Create that environment so that they can actually take the theory, use it practically. That's how I normally try to help people as it relates to my courses. 


Book Recommendations
---

[00:31:04] Danny: I think a lot of people just look at that theory and they've never had that experience to actually implement it into whatever environment that they've been currently working at or previously.

I could definitely go into more in depth into these courses, but we'll make sure to share the course links on the show notes. Books teach us so many different things and it's always being that continuous learner, whether it's technical stuff or something I refer to as popcorn books, just entertainment books, just to read any books that, uh, that you would recommend to the audience that you're currently reading?

[00:31:44] Richea: I would say one of those books, a number of books that actually I have written, and that constantly resonates with me, how to win friends and influence others as it relates to leadership, management, dealing with people. That is a book written by John C. Maxwell. There's also one that has to do with being a go giver, serving people.

For me, relationship comes first in terms of building and working with people. When you're able to work with people, regardless of whatever role you're assigned in an organization, I think that was one of my strong. Abilities over these years. It doesn't matter who you are. Respect. It doesn't matter who you are.

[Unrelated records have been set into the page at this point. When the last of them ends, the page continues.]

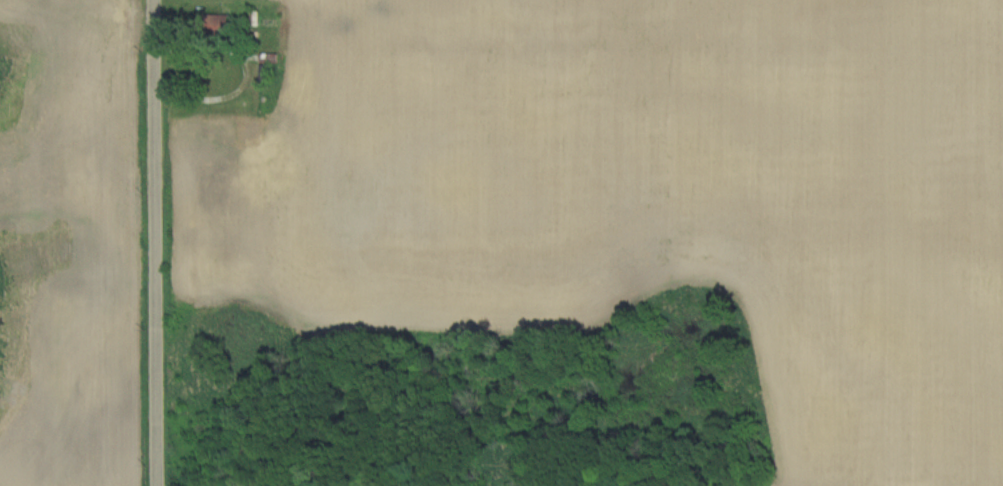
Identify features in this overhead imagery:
building: (219, 23)
road: (156, 243)

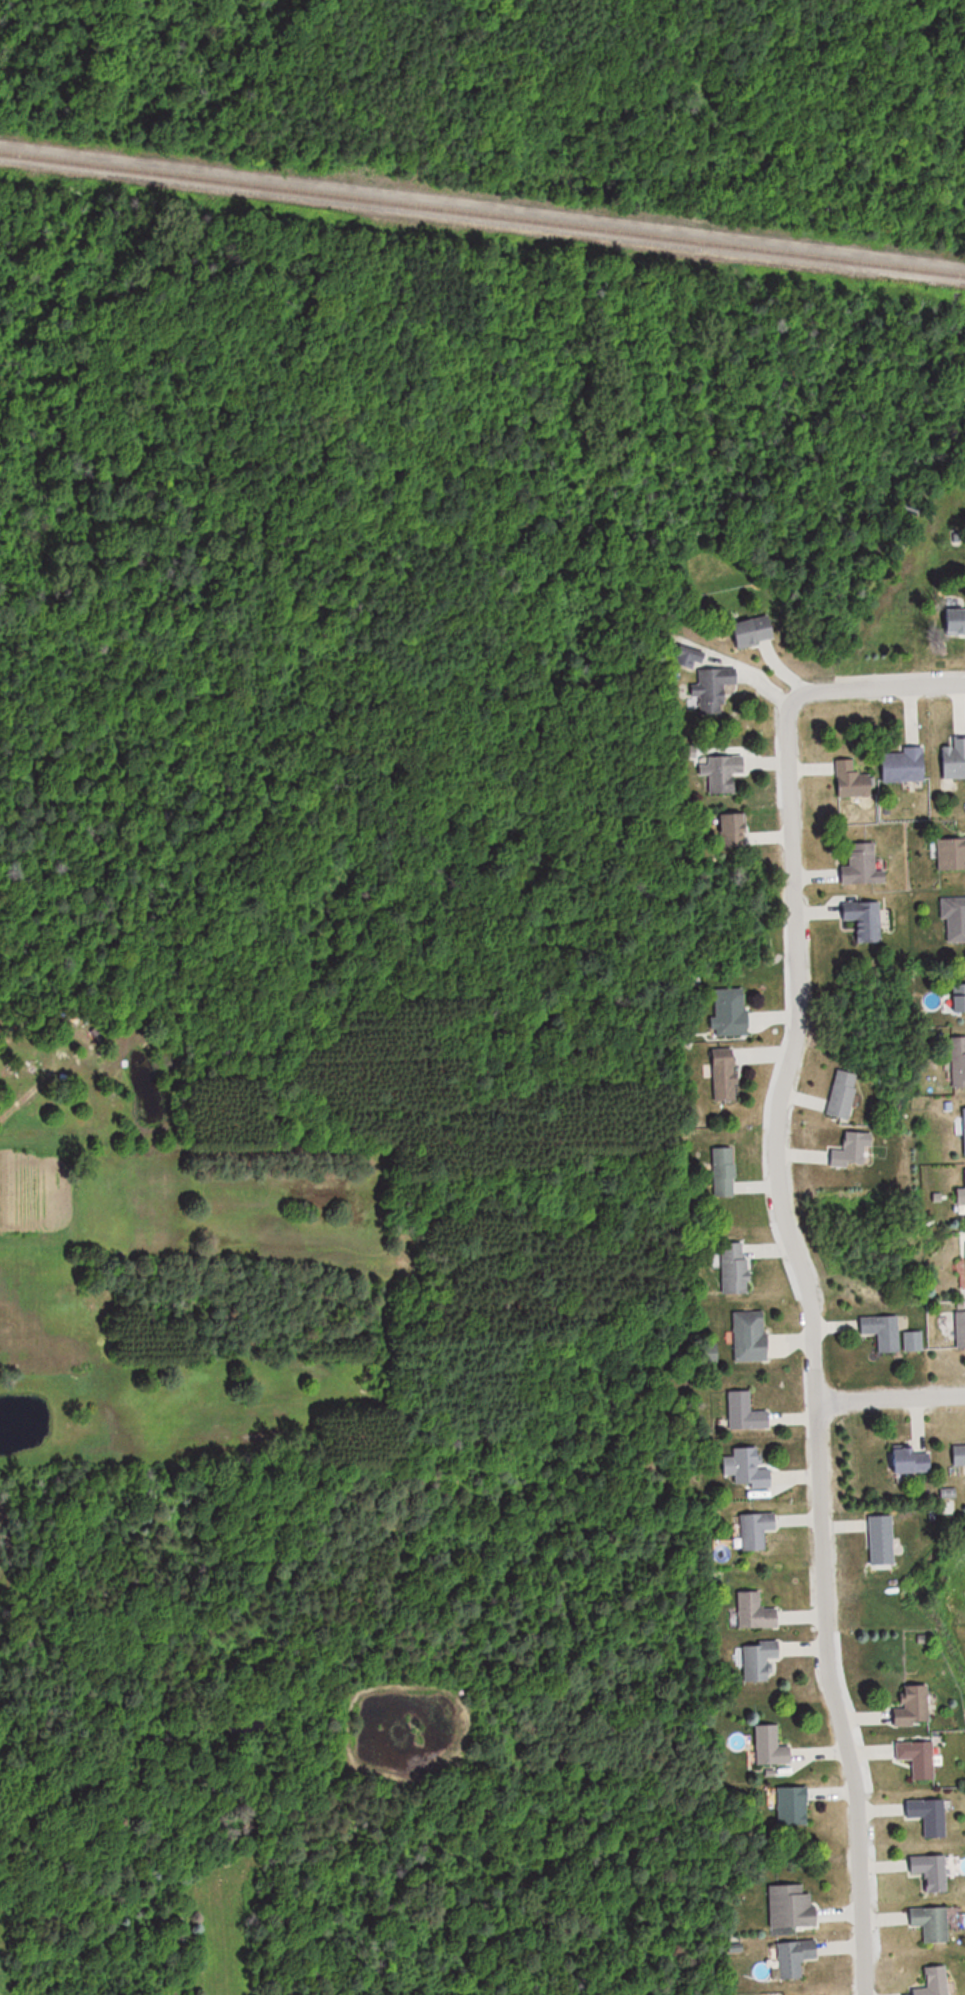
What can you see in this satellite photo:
railway: (482, 214)
park: (418, 447)
building: (956, 620)
building: (755, 630)
road: (877, 689)
building: (725, 691)
building: (954, 758)
building: (904, 764)
building: (724, 772)
building: (853, 779)
building: (735, 830)
building: (952, 854)
building: (863, 866)
building: (954, 916)
building: (865, 920)
building: (959, 997)
building: (731, 1011)
building: (959, 1061)
building: (726, 1075)
road: (34, 1087)
building: (842, 1094)
building: (853, 1150)
building: (724, 1172)
building: (735, 1268)
building: (962, 1329)
building: (884, 1332)
building: (751, 1336)
building: (914, 1342)
road: (813, 1345)
road: (890, 1398)
building: (746, 1413)
building: (959, 1454)
building: (913, 1461)
building: (752, 1469)
building: (758, 1530)
building: (883, 1540)
building: (757, 1612)
building: (760, 1660)
building: (915, 1707)
building: (772, 1747)
building: (919, 1758)
building: (794, 1806)
building: (930, 1816)
building: (932, 1872)
building: (793, 1906)
building: (933, 1924)
building: (797, 1958)
building: (934, 1982)

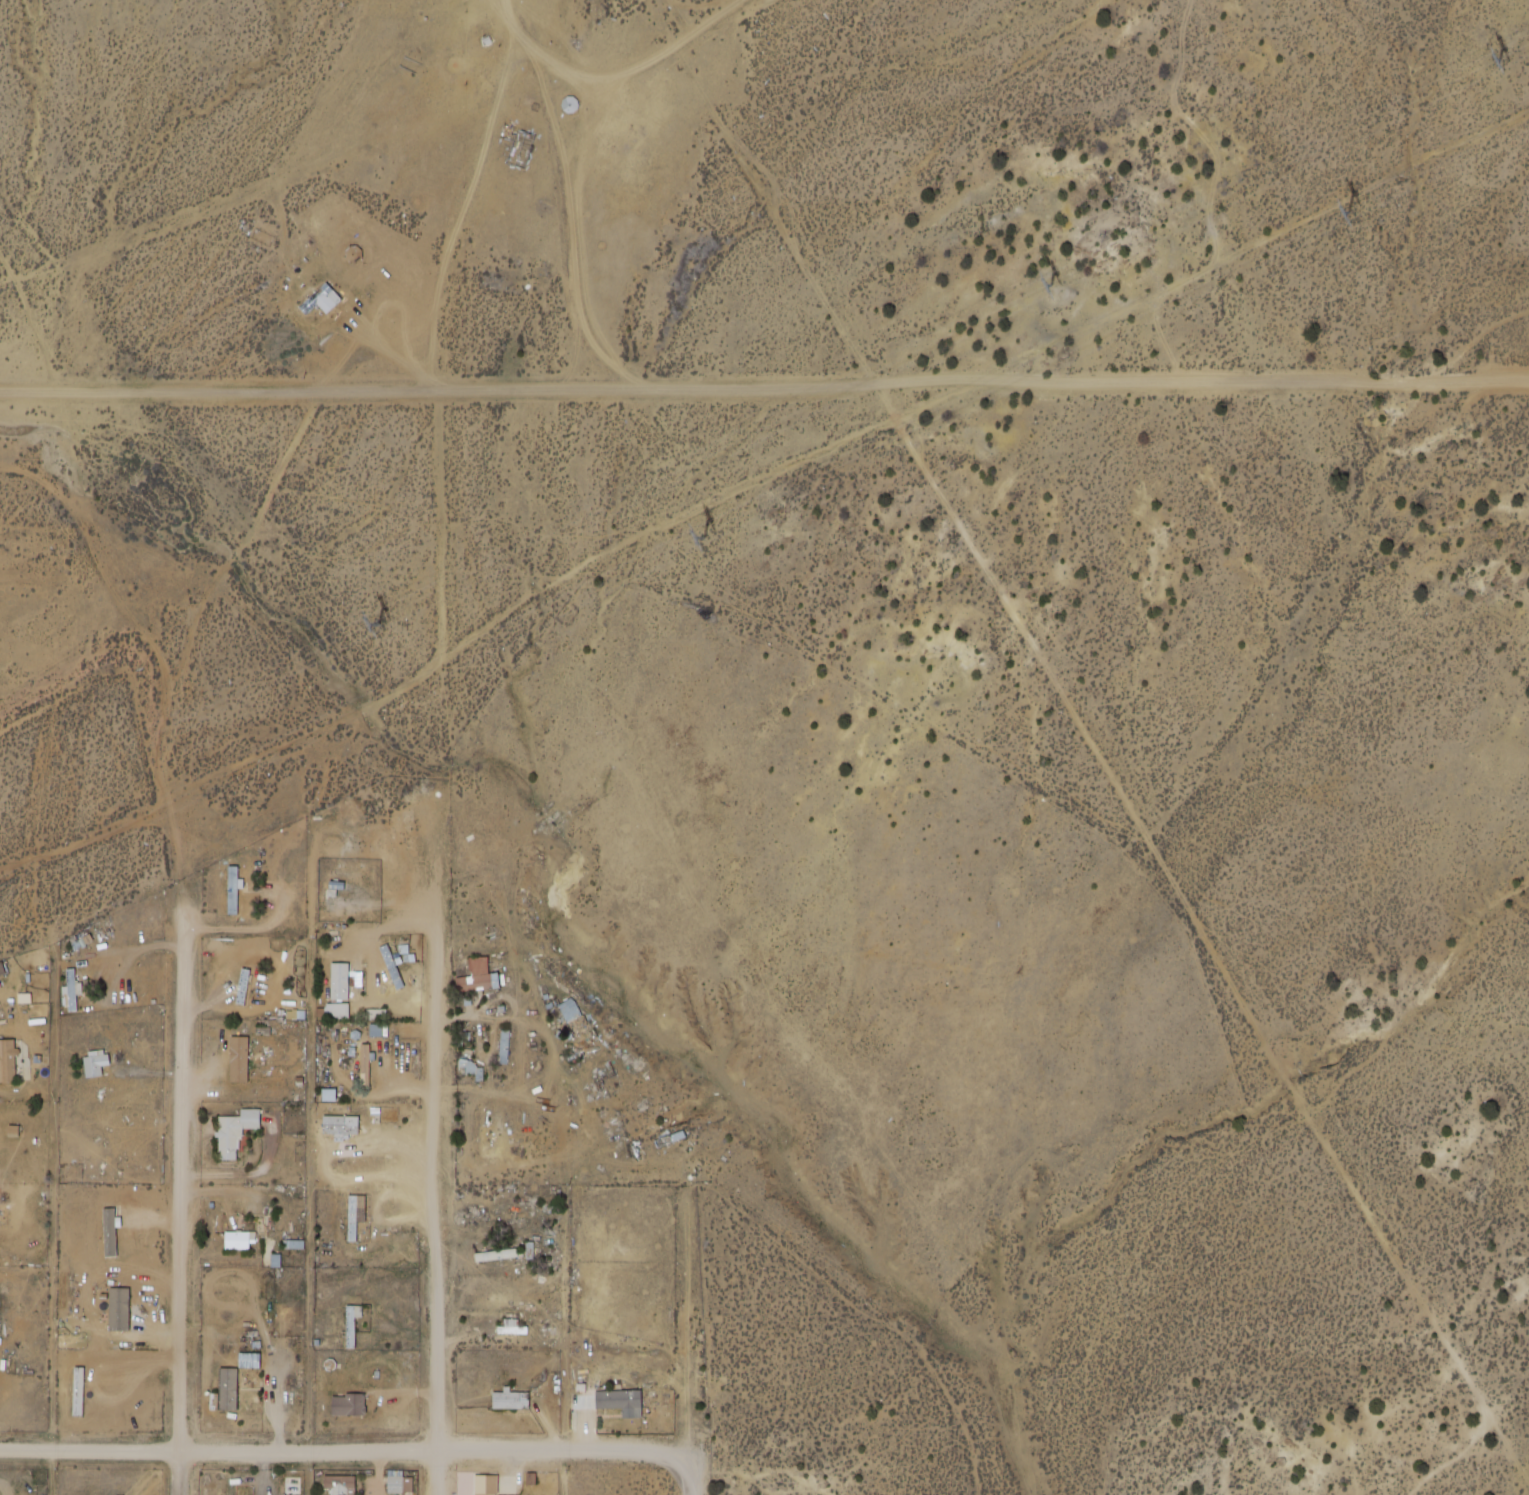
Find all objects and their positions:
power tower: (1504, 62)
power tower: (1354, 216)
power tower: (1053, 286)
building: (322, 301)
road: (764, 390)
road: (765, 497)
power tower: (704, 538)
road: (87, 548)
power tower: (377, 630)
building: (392, 965)
building: (1, 967)
building: (476, 974)
building: (339, 980)
building: (77, 982)
building: (378, 1028)
building: (584, 1032)
building: (238, 1058)
building: (8, 1060)
building: (91, 1063)
building: (467, 1066)
building: (341, 1124)
building: (235, 1130)
road: (438, 1150)
road: (179, 1186)
building: (356, 1215)
building: (237, 1240)
building: (249, 1358)
building: (227, 1388)
building: (618, 1398)
building: (511, 1399)
building: (348, 1404)
road: (342, 1450)
road: (61, 1473)
road: (688, 1480)
building: (342, 1484)
building: (400, 1484)
building: (486, 1484)

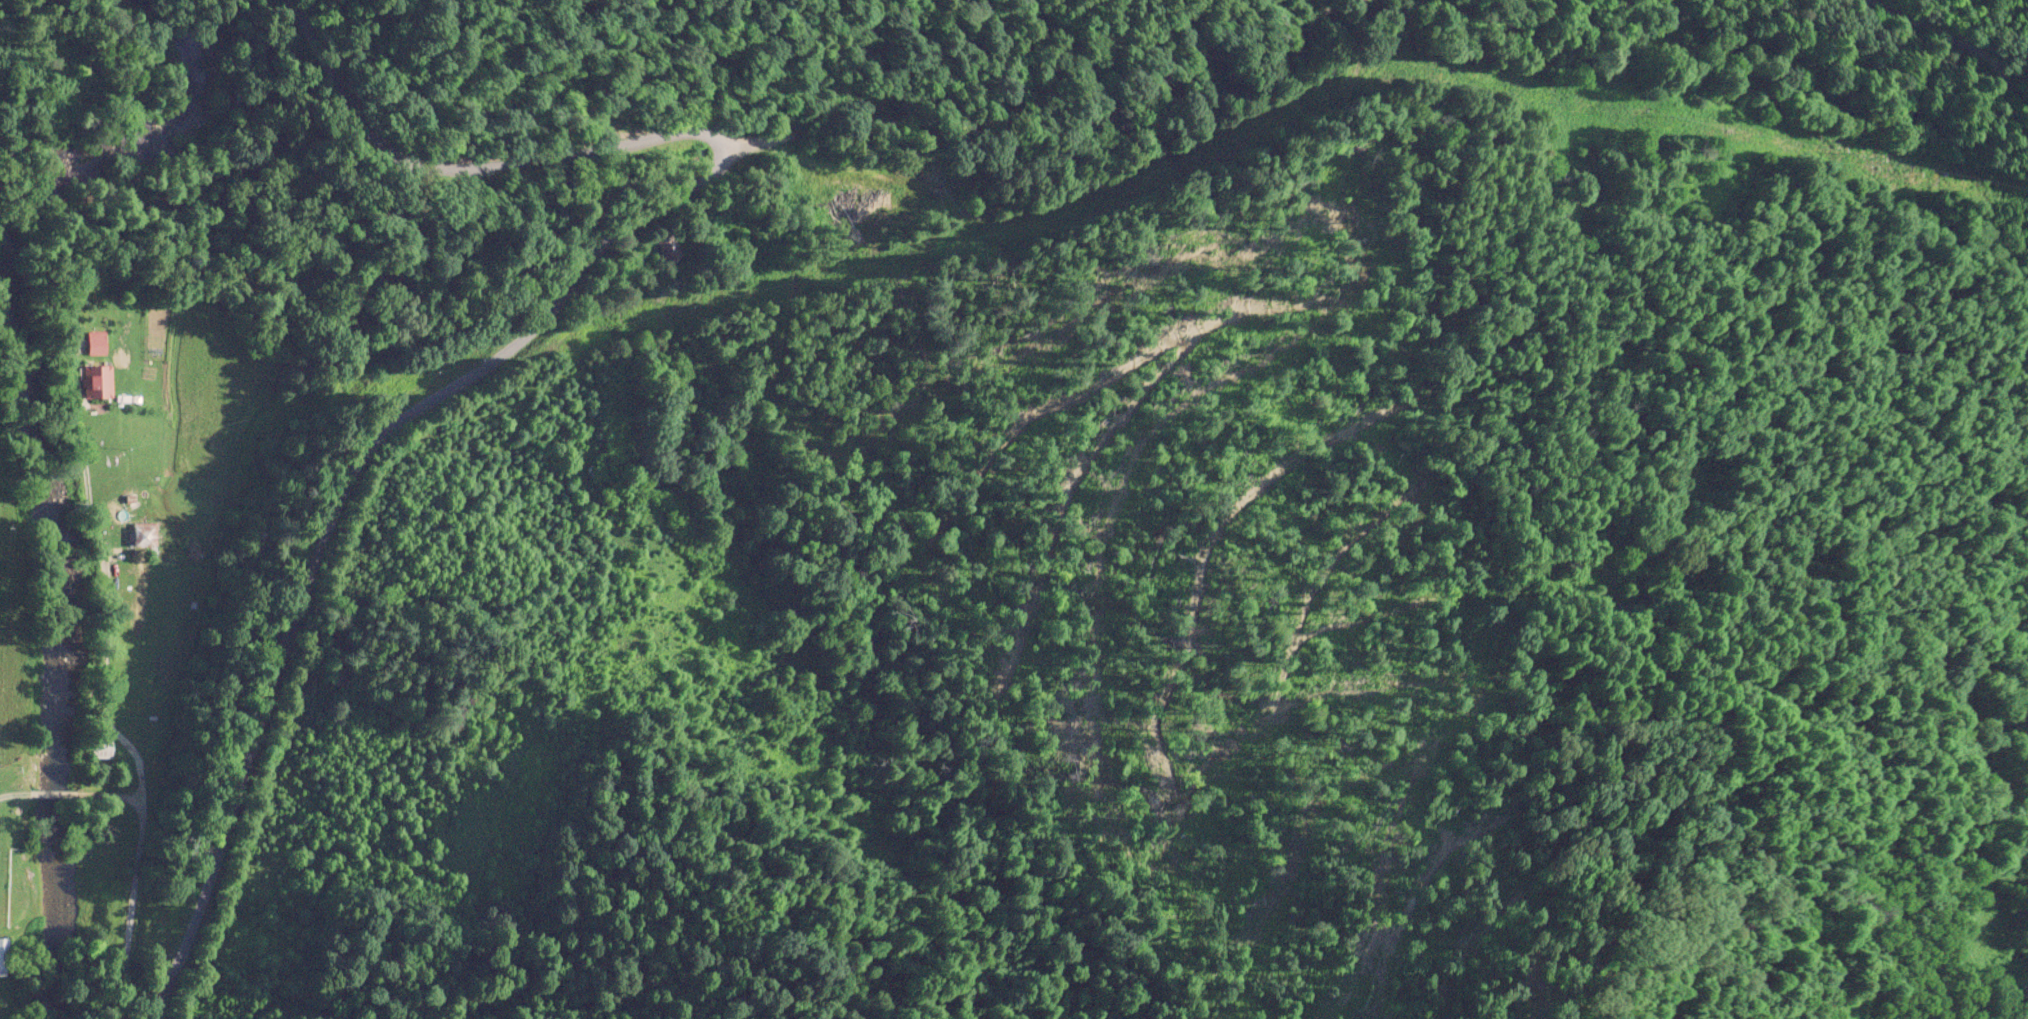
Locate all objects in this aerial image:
road: (1964, 40)
road: (2015, 98)
road: (971, 101)
building: (666, 247)
building: (96, 380)
road: (433, 397)
building: (143, 532)
building: (100, 748)
road: (136, 939)
building: (2, 955)

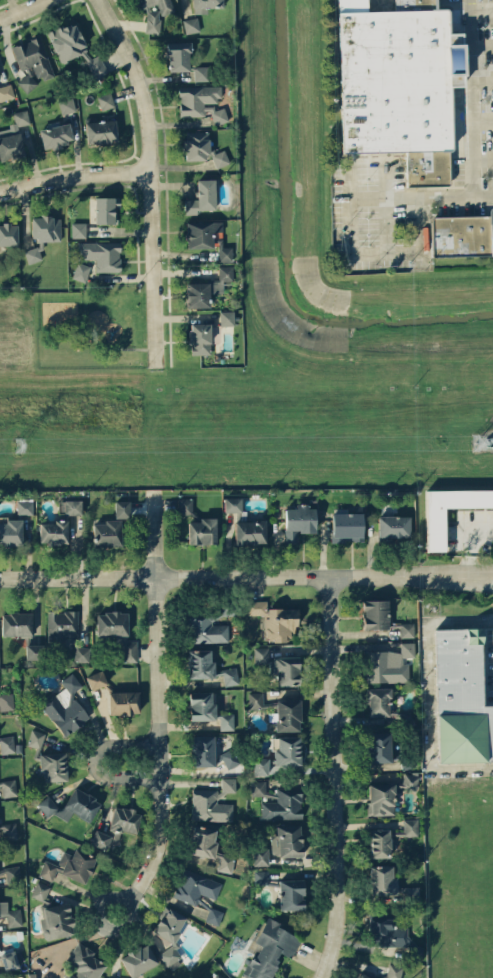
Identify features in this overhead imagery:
building: (208, 3)
road: (21, 9)
road: (481, 9)
building: (153, 13)
building: (191, 24)
road: (481, 45)
building: (75, 49)
building: (178, 56)
building: (32, 62)
building: (202, 73)
road: (482, 81)
building: (398, 83)
building: (6, 92)
road: (471, 97)
building: (197, 99)
building: (105, 100)
building: (66, 105)
building: (217, 113)
road: (482, 119)
building: (101, 131)
building: (55, 135)
building: (13, 137)
building: (201, 147)
road: (483, 156)
road: (71, 173)
road: (145, 176)
building: (202, 197)
road: (421, 197)
building: (105, 209)
building: (46, 228)
building: (78, 229)
building: (202, 233)
building: (9, 234)
building: (462, 234)
river: (286, 252)
building: (32, 254)
building: (225, 254)
building: (102, 258)
building: (81, 271)
building: (207, 288)
building: (227, 317)
building: (200, 338)
power tower: (478, 442)
power tower: (17, 445)
building: (233, 504)
building: (185, 506)
building: (24, 507)
building: (122, 509)
building: (299, 522)
building: (60, 523)
building: (348, 527)
building: (394, 527)
building: (437, 528)
building: (202, 531)
building: (11, 532)
building: (250, 532)
building: (107, 533)
road: (480, 535)
road: (246, 574)
building: (376, 614)
building: (275, 619)
building: (16, 624)
building: (210, 624)
building: (61, 625)
building: (407, 629)
building: (117, 632)
building: (33, 651)
building: (81, 653)
building: (389, 664)
building: (208, 667)
building: (279, 667)
building: (95, 679)
road: (427, 696)
building: (461, 697)
building: (255, 700)
building: (6, 701)
building: (378, 701)
building: (124, 702)
building: (202, 705)
building: (65, 706)
road: (163, 710)
building: (288, 715)
building: (227, 721)
building: (36, 738)
building: (7, 744)
building: (379, 746)
building: (202, 750)
building: (281, 756)
building: (228, 757)
building: (53, 762)
road: (95, 762)
road: (337, 776)
building: (410, 780)
building: (229, 784)
building: (8, 787)
building: (257, 788)
building: (381, 795)
building: (284, 803)
building: (72, 806)
building: (209, 806)
building: (116, 826)
building: (407, 828)
building: (8, 830)
building: (287, 840)
building: (202, 841)
building: (380, 842)
building: (260, 856)
building: (224, 862)
building: (69, 866)
building: (260, 877)
building: (383, 880)
building: (41, 891)
building: (200, 893)
building: (291, 894)
building: (413, 894)
building: (10, 914)
building: (56, 920)
building: (385, 931)
building: (169, 933)
building: (271, 949)
building: (138, 959)
building: (11, 960)
building: (83, 962)
building: (394, 971)
building: (361, 975)
building: (382, 976)
building: (110, 977)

I see you as somebody of value to that organization, regardless of your rank. That was able to call on anyone at any point in time to get anything basically done in that organization, to get support for what it is that I need to do. So that's very important in terms of how do you represent yourself among people.

Another important book, and that has to do with the 7 habits of highly effective people, that's very important. To make you very effective in an organization. So these are some that I would recommend. So as we released the developing and building your career. 


Closing
---

[00:32:56] Danny: Those are excellent books. We'll make sure again, to have those in the show notes with that. I want to thank you for your time. I know your workday is ending, but I really love this conversation. Maybe in the future, we could be in person and kind of record for each other's podcasts. I think that would be an awesome goal if we can do that in the coming year. 

Sure 

[00:33:18] Richea: was definitely a pleasure for me. I enjoyed the conversation and the work that you have been doing and the value that we can also add back to the community in terms of enhancing and building other upcoming cyber security professionals.